== Data records ==
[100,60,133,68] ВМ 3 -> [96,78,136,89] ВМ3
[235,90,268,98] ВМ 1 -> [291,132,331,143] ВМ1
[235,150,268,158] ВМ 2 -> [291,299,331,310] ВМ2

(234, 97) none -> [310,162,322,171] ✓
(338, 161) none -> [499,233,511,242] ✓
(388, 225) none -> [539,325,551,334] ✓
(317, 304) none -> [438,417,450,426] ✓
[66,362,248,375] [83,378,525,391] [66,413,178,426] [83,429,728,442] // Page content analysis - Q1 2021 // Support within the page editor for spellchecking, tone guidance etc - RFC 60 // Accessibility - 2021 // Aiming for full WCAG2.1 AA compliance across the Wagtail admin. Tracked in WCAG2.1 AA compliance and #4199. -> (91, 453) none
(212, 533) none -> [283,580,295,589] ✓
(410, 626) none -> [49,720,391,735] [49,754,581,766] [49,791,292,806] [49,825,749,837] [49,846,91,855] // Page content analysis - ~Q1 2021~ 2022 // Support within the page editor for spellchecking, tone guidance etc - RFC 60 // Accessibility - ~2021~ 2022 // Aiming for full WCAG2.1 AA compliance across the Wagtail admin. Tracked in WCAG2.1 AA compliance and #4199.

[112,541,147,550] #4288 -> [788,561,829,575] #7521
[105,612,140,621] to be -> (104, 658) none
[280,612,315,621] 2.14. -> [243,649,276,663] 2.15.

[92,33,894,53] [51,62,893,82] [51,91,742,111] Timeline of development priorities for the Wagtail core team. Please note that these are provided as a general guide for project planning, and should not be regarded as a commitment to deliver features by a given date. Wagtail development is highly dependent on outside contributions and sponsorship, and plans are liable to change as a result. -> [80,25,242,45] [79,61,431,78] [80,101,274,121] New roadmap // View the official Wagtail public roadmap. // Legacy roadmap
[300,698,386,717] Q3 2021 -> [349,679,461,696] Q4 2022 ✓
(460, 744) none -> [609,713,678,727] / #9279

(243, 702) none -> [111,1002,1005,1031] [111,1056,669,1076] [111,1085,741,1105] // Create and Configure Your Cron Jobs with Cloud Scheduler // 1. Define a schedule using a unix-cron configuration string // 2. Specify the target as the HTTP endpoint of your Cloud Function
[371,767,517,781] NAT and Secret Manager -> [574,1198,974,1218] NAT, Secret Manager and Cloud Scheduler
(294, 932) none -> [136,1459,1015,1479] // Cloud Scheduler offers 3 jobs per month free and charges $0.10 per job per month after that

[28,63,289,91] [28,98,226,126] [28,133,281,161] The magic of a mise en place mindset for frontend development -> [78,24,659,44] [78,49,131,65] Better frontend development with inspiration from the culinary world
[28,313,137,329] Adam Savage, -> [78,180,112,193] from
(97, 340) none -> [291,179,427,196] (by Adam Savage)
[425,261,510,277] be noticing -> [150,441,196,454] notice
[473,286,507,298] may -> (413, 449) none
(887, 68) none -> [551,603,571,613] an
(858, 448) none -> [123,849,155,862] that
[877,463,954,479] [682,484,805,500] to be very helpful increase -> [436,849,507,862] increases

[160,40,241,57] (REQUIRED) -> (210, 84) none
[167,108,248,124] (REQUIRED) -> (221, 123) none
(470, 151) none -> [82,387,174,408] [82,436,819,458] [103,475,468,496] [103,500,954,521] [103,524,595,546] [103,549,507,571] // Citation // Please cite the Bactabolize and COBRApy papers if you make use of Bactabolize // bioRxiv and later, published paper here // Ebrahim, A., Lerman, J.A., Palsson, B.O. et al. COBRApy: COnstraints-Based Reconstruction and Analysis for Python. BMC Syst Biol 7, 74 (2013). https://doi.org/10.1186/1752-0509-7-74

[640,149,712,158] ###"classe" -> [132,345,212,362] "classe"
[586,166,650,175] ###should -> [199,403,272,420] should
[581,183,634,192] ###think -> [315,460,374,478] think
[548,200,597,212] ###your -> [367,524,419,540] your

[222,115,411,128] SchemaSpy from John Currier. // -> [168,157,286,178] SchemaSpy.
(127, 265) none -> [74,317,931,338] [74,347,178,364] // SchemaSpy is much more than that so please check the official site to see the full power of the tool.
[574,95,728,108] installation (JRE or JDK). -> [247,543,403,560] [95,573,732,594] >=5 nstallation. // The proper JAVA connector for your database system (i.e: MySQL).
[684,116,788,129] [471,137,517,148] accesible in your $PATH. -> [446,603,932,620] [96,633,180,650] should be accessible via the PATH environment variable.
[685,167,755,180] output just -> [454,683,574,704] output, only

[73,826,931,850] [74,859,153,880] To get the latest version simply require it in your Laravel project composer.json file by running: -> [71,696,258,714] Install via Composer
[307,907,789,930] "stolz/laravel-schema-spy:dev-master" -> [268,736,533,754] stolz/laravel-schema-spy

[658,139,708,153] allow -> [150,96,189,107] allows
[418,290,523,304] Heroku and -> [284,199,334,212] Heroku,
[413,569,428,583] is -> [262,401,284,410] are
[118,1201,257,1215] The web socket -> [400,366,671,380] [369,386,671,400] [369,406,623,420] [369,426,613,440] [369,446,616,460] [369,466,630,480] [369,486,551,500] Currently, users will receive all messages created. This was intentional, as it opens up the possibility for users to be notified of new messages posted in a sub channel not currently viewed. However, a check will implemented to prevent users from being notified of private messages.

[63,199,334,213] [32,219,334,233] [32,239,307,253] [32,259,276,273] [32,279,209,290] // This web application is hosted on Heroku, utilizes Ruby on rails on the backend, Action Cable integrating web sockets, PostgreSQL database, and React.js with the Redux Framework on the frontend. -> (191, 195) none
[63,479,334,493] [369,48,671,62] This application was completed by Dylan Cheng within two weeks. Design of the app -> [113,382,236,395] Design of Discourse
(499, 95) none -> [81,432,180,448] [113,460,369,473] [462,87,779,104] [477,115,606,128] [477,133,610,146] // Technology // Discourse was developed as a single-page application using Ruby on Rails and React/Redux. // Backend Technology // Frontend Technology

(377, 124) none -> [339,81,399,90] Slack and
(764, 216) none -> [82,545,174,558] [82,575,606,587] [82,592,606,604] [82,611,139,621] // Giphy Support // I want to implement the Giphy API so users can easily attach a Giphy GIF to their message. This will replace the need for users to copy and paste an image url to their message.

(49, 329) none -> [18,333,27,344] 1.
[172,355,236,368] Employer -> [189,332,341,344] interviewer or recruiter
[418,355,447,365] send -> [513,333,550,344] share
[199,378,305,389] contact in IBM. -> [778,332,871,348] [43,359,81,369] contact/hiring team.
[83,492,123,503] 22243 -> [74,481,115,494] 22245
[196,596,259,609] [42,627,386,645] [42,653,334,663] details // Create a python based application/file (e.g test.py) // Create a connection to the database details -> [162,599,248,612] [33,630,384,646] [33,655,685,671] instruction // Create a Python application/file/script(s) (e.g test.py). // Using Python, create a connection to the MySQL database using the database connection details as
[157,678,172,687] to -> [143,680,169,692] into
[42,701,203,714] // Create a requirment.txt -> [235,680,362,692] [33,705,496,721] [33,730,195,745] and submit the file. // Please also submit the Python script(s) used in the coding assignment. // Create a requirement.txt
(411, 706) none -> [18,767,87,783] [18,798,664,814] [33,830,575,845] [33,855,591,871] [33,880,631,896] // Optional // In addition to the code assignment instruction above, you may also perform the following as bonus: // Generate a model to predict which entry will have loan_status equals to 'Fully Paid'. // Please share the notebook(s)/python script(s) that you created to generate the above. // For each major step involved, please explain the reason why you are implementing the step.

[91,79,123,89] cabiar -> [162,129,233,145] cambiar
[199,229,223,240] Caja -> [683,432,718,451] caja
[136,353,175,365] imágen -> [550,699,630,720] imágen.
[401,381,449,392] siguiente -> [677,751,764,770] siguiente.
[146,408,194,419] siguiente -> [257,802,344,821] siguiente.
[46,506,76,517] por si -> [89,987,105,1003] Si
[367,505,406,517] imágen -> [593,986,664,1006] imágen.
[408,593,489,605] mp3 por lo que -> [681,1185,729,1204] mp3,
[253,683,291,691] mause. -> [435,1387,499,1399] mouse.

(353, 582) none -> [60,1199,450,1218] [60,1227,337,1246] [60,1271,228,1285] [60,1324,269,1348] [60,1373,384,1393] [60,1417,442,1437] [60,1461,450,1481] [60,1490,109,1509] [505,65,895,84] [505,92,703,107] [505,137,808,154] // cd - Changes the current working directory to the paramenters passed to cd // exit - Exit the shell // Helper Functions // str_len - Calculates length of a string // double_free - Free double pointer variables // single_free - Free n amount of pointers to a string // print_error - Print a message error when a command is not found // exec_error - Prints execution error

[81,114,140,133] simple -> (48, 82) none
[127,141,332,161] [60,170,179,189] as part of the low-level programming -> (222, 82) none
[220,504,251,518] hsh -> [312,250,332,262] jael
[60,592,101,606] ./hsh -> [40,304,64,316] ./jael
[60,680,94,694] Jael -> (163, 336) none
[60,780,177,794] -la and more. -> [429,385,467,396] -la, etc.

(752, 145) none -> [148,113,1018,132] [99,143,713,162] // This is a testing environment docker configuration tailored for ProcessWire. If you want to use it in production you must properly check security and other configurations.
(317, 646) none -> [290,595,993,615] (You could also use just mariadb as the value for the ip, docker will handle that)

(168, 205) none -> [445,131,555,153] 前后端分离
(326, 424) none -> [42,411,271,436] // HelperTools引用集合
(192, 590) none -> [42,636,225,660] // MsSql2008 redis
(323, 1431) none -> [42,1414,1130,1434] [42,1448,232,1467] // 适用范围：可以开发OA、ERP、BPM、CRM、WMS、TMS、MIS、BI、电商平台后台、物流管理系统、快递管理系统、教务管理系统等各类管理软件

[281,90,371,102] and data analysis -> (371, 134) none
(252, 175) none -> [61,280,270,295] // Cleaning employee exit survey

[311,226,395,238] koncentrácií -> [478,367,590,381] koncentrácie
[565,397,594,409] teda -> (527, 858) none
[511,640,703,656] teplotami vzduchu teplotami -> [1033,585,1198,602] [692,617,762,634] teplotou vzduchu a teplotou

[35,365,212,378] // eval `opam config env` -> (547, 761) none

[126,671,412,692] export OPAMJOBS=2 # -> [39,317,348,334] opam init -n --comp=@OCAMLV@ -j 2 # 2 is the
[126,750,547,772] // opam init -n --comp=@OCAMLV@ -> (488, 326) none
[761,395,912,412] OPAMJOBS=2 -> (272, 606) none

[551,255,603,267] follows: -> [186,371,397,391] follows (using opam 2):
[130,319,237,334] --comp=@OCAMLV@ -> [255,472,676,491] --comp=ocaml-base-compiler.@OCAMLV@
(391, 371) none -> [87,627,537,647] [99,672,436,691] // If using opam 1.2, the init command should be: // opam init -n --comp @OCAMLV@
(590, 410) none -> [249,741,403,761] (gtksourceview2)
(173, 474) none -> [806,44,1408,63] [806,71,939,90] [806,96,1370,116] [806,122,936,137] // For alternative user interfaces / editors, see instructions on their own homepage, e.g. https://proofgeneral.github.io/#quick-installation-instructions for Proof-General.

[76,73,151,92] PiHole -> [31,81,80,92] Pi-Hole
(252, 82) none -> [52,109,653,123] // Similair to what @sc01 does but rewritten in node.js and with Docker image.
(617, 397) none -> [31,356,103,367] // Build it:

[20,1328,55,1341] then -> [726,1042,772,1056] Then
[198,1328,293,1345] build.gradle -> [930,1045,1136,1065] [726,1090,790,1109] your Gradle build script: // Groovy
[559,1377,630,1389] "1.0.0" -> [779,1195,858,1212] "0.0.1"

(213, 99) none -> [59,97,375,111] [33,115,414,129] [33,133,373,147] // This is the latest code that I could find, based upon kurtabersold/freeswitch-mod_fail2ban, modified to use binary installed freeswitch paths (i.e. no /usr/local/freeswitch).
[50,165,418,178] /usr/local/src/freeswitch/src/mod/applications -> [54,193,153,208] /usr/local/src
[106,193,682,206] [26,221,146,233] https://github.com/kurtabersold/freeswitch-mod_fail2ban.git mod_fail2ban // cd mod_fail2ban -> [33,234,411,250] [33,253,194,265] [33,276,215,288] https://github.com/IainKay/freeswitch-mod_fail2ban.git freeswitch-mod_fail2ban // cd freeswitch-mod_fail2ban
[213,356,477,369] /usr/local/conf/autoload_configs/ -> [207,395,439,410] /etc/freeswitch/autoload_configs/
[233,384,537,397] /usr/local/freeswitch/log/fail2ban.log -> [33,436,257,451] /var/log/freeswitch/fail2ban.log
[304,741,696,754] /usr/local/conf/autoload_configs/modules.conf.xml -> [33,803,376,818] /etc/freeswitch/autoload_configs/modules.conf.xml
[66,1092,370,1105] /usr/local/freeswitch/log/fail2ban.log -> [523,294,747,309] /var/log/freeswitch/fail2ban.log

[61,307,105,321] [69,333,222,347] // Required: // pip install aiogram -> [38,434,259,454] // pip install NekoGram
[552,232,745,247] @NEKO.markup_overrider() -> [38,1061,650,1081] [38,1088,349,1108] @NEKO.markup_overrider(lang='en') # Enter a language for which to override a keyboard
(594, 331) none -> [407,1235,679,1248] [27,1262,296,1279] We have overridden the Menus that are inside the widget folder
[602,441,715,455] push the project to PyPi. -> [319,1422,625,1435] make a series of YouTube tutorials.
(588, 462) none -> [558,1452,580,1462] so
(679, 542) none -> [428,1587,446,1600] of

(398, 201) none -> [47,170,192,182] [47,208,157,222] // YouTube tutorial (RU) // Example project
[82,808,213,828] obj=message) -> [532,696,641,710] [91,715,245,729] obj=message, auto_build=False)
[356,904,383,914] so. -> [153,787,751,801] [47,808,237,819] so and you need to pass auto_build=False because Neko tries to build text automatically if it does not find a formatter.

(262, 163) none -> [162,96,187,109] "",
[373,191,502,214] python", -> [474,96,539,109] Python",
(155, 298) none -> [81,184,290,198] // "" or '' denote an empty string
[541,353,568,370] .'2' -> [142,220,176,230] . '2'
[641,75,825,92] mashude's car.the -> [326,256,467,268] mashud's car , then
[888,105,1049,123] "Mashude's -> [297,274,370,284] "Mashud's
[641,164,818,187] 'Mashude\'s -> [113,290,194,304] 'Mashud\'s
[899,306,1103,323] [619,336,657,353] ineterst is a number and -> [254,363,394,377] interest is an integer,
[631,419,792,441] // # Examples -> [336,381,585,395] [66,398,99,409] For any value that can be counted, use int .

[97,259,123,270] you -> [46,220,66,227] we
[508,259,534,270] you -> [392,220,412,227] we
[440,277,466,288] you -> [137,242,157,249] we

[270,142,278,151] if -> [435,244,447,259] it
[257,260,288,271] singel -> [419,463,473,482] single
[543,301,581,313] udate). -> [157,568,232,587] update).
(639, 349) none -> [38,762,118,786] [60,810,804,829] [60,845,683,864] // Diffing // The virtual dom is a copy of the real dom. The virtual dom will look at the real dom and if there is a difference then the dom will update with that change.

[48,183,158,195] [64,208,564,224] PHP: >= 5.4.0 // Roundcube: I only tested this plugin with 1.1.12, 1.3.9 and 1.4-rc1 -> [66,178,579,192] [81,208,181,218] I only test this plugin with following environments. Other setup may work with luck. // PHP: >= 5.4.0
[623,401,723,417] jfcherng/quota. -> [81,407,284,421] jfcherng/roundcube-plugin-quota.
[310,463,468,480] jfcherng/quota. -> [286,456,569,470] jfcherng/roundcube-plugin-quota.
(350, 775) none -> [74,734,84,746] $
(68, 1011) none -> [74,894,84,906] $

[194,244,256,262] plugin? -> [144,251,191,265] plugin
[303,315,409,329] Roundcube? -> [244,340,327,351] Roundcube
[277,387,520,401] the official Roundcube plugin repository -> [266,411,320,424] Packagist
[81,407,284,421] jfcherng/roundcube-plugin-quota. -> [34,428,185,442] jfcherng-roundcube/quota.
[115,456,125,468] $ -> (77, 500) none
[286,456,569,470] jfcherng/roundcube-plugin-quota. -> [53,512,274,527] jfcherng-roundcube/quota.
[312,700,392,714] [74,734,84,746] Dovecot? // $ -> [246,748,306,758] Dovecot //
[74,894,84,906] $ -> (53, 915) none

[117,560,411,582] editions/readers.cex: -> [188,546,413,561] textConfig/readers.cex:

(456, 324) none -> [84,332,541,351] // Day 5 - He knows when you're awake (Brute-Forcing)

== Try it ==
For this exercise, repeat exactly the lines of the data above from the one with "[552,232,745,247] @NEKO.markup_overrider() ->" down to the one with "(594, 331) none", both end lines included.

== Exercise output ==
[552,232,745,247] @NEKO.markup_overrider() -> [38,1061,650,1081] [38,1088,349,1108] @NEKO.markup_overrider(lang='en') # Enter a language for which to override a keyboard
(594, 331) none -> [407,1235,679,1248] [27,1262,296,1279] We have overridden the Menus that are inside the widget folder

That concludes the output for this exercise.